Your objective: Exact repetition, pictures omitted: give every record below again.

Collected data entries:
▬▬▬▬▬▬

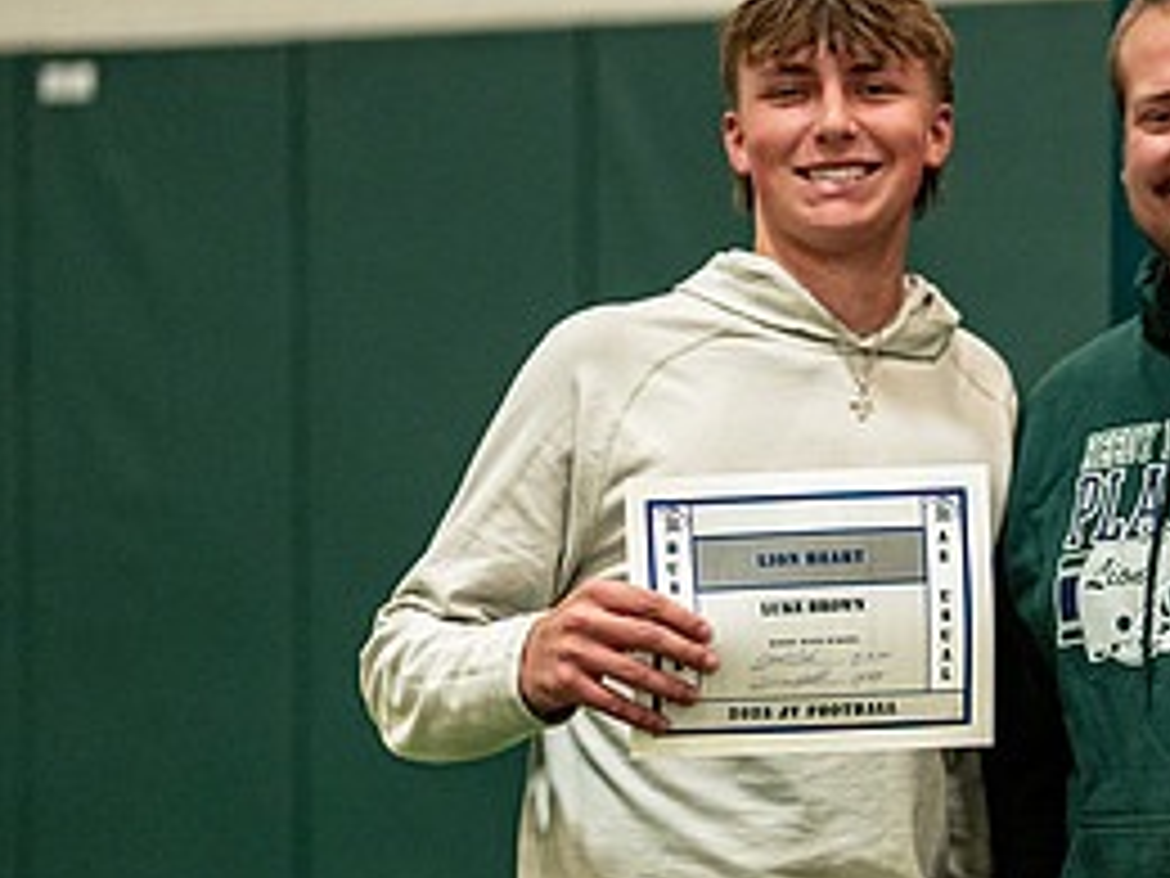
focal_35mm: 125
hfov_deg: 15.6
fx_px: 4225
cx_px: 1069
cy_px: 537
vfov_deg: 11.9
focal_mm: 50
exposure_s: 1/320
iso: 1250
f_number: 1.2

▬▬▬▬▬▬

Response for this exercise:
focal_35mm: 125
hfov_deg: 15.6
fx_px: 4225
cx_px: 1069
cy_px: 537
vfov_deg: 11.9
focal_mm: 50
exposure_s: 1/320
iso: 1250
f_number: 1.2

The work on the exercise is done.